The new restaurant at St Pancras “looks terrific”, says the critic. “All the romance and cosmopolitan pizzazz of 21st-century train travel is carried off the rail and in through the doors”, and offers “a menu so perfect that it is almost a parody of where restaurants have been going in the past 18 months… It’s practically a flag. It could replace the Union Jack on top of Buckingham Palace. You want to take it out in the street and wave it in French faces, crying: “See! See!”
Tracey MacLeod (2nd October 2008)
3/5 Food, 3/5 Ambience, 3/5 Service
“This week’s venue is more than just a restaurant; potentially it’s a national treasure”, says the critic. “They've assembled a ministry of all the talents (including the distinguished chef Richard Corrigan in an advisory role), installed a head chef with a serious pedigree, and spared no expense in fitting out the retro-glamorous dining room. The intention is clearly to create a restaurant that doesn't just cater for travellers, but stands alone as a destination venue.”
Guy Dimond (24th September 2008)
4/6 stars
“The stunning £800 million restoration of the St Pancras is a marvel”, says the critic, and you immediately get the impression that the review of Searcy’s new restaurant there is going to be upbeat. And indeed, it turns out to be “a beauty which has clearly been inspired by the Oyster Bar in Grand Central Station in New York, mixed up with Continental grand brasserie flourishes”. On the food front, the offer is a “post-St John, Hix-like menu designed to appeal to critics, gastronomes and everyman”, and its realisation rarely disappointed.

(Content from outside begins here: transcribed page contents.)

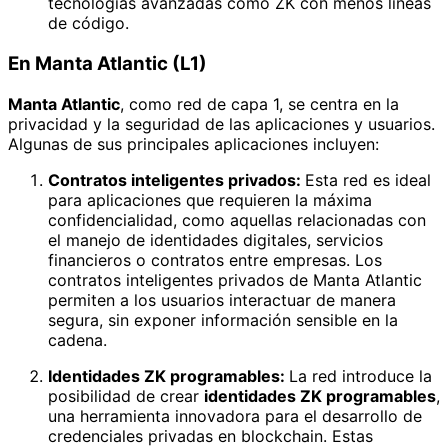
tecnologías avanzadas como ZK con menos líneas
de código.
En Manta Atlantic (L1)
Manta Atlantic
, como red de capa 1, se centra en la
privacidad y la seguridad de las aplicaciones y usuarios.
Algunas de sus principales aplicaciones incluyen:
Contratos inteligentes privados:
Esta red es ideal
para aplicaciones que requieren la máxima
confidencialidad, como aquellas relacionadas con
el manejo de identidades digitales, servicios
financieros o contratos entre empresas. Los
contratos inteligentes privados de Manta Atlantic
permiten a los usuarios interactuar de manera
segura, sin exponer información sensible en la
cadena.
Identidades ZK programables:
La red introduce la
posibilidad de crear
identidades ZK programables
,
una herramienta innovadora para el desarrollo de
credenciales privadas en blockchain. Estas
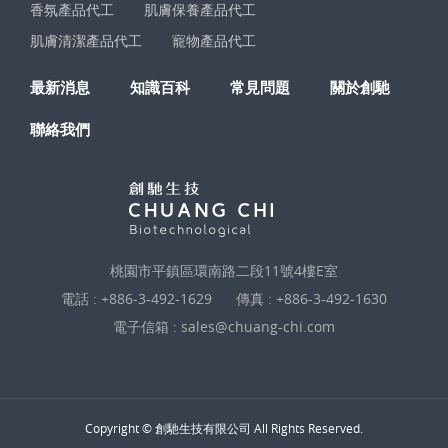
香氛產品代工
肌膚保養產品代工
肌膚清潔產品代工
寵物產品代工
最新消息
知識百科
常見問題
關於創馳
聯絡我們
桃園市平鎮區環南路二段11號4樓E室
電話 :
+886-3-492-1629
傳真 : +886-3-492-1630
電子信箱 :
sales@chuang-chi.com
Copyright © 創馳生技有限公司 All Rights Reserved.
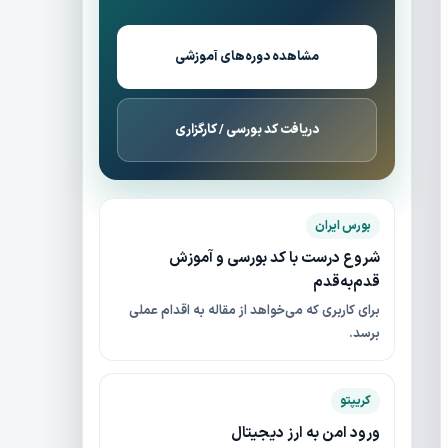
مشاهده دوره‌های آموزشی
دریافت کد بورسی / کارگزاری
بورس ایران
شروع درست با کد بورسی و آموزش
قدم‌به‌قدم
برای کاربری که می‌خواهد از مقاله به اقدام عملی
برسد.
کریپتو
ورود امن به ارز دیجیتال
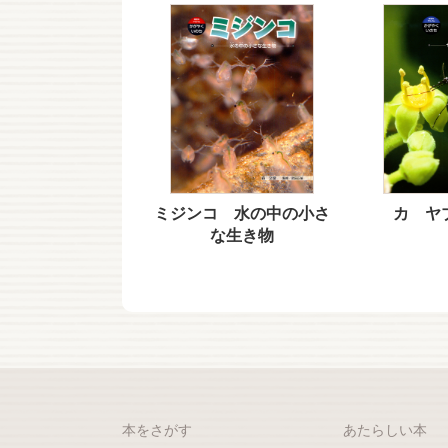
ミジンコ 水の中の小さ
カ ヤ
な生き物
本をさがす
あたらしい本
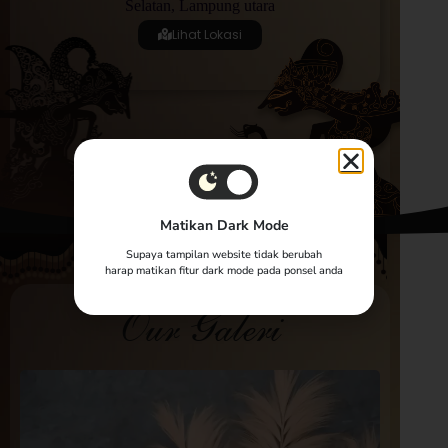
Selatan, Lampung utara
Lihat Lokasi
Matikan Dark Mode
Supaya tampilan website tidak berubah
harap matikan fitur dark mode pada ponsel anda
Our Galeri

Richard Vines (17th September 2008)
2/4 stars
A somewhat guarded reception from the critic for this very British new dining room on the way to Paris: “I’m still not completely sold on St. Pancras Grand, though its Dutch gold-leaf roof is gorgeous and – as a former British Rail train announcer [now there’s a revelation!] – I love looking at the locomotives. Even the feeling of bonhomie that descended on me over a bottle of the crisp house white… didn't make me enjoy every single dish”.

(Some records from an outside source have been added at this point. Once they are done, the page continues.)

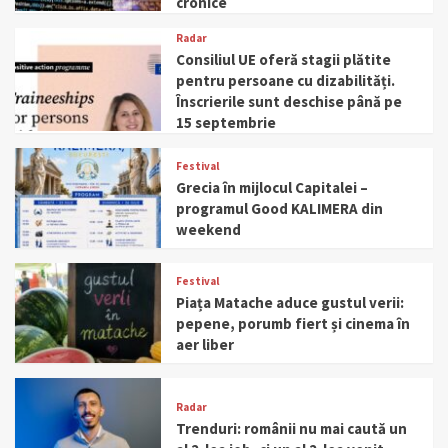
cronice
Radar
Consiliul UE oferă stagii plătite
pentru persoane cu dizabilități.
Înscrierile sunt deschise până pe
15 septembrie
Festival
Grecia în mijlocul Capitalei –
programul Good KALIMERA din
weekend
Festival
Piața Matache aduce gustul verii:
pepene, porumb fiert și cinema în
aer liber
Radar
Trenduri: românii nu mai caută un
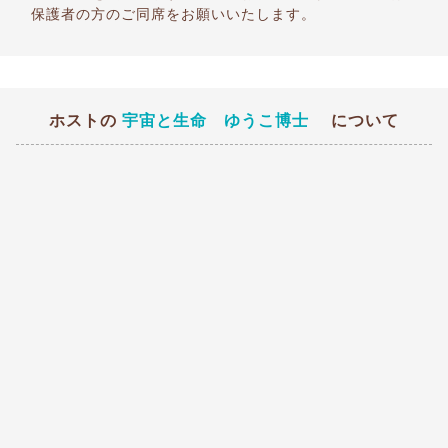
保護者の方のご同席をお願いいたします。
ホストの
宇宙と生命 ゆうこ博士
について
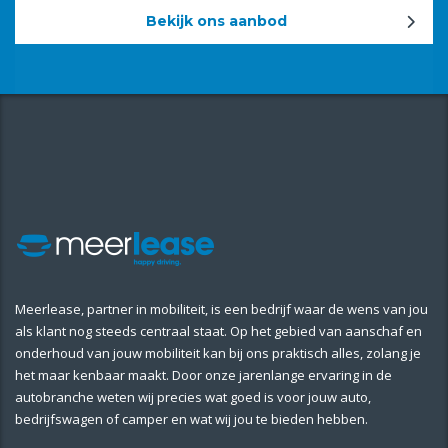
Bekijk ons aanbod
Meerlease, partner in mobiliteit, is een bedrijf waar de wens van jou
als klant nog steeds centraal staat. Op het gebied van aanschaf en
onderhoud van jouw mobiliteit kan bij ons praktisch alles, zolang je
het maar kenbaar maakt. Door onze jarenlange ervaring in de
autobranche weten wij precies wat goed is voor jouw auto,
bedrijfswagen of camper en wat wij jou te bieden hebben.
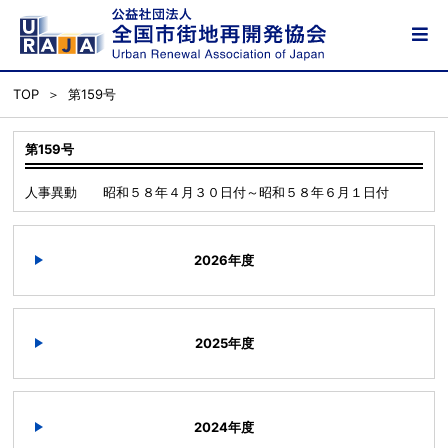
TOP
第159号
第159号
人事異動 昭和５８年４月３０日付～昭和５８年６月１日付
2026年度
2025年度
2024年度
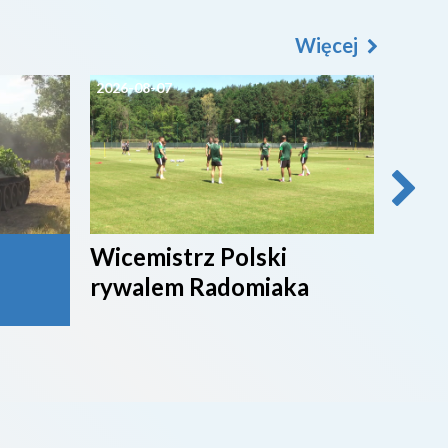
Więcej
2026-08-07
2026-0
Wicemistrz Polski
Broń
rywalem Radomiaka
week
rywa
4. li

Jan Moir (11th September 2008)
The critic visits a restaurant that’s “almost completely empty”, and where the staff have been “drilled… in the art of the hard sell”. “Poor, swivel-eyed waiters loiter outside on the concourse, trying to entrap passing trade like timeshare sellers on the Spanish costas”.

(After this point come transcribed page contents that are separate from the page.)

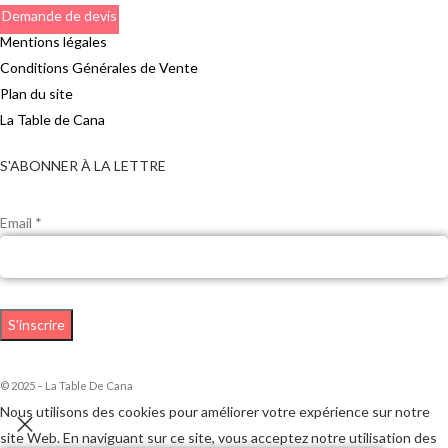
Demande de devis
Mentions légales
Conditions Générales de Vente
Plan du site
La Table de Cana
S'ABONNER À LA LETTRE
Email *
© 2025 – La Table De Cana
Nous utilisons des cookies pour améliorer votre expérience sur notre
site Web. En naviguant sur ce site, vous acceptez notre utilisation des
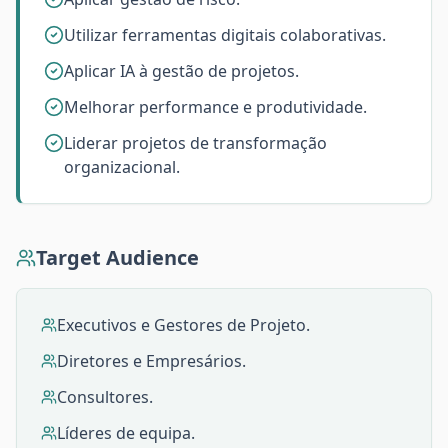
Utilizar ferramentas digitais colaborativas.
Aplicar IA à gestão de projetos.
Melhorar performance e produtividade.
Liderar projetos de transformação
organizacional.
Target Audience
Executivos e Gestores de Projeto.
Diretores e Empresários.
Consultores.
Líderes de equipa.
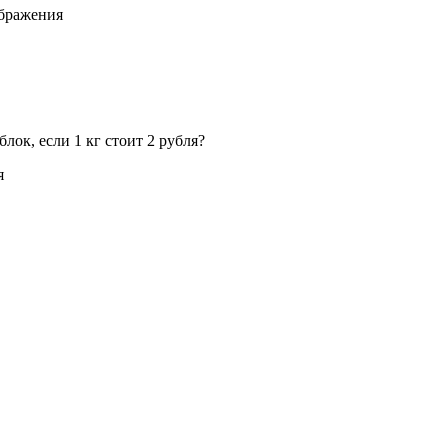
ображения
лок, если 1 кг стоит 2 рубля?
я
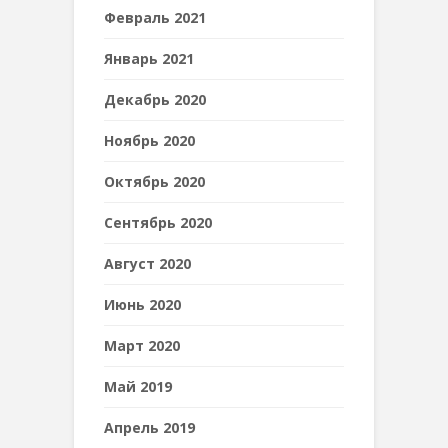
Февраль 2021
Январь 2021
Декабрь 2020
Ноябрь 2020
Октябрь 2020
Сентябрь 2020
Август 2020
Июнь 2020
Март 2020
Май 2019
Апрель 2019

David Sexton (11th September 2008)
3/5 stars
The critic visits this “beautiful” new dining room at St Pancras, where he finds food that’s “highly professional and not bad value [but] not aiming to be exceptional or challenging”, which is perhaps another way of saying that there’s quite a lot of “soothing blandness” about. This cuisine is accompanied by a “short wine-list [that’s] well-designed but distinctly steep”.
Richard Vines (11th September 2008)
2/4 stars
Finding a “mixed picture”, the financial news service’s man likes the railway station restaurant only up to a point. The piece is of most of note, though, for two bits of news. One is the blockbuster revelation that he is a “former British Rail train announcer”, and the other is that Fay Maschler has gone into the restaurant consulting business (with the motto “get the critics before they get you”) and consulted on the operation here. Hmm.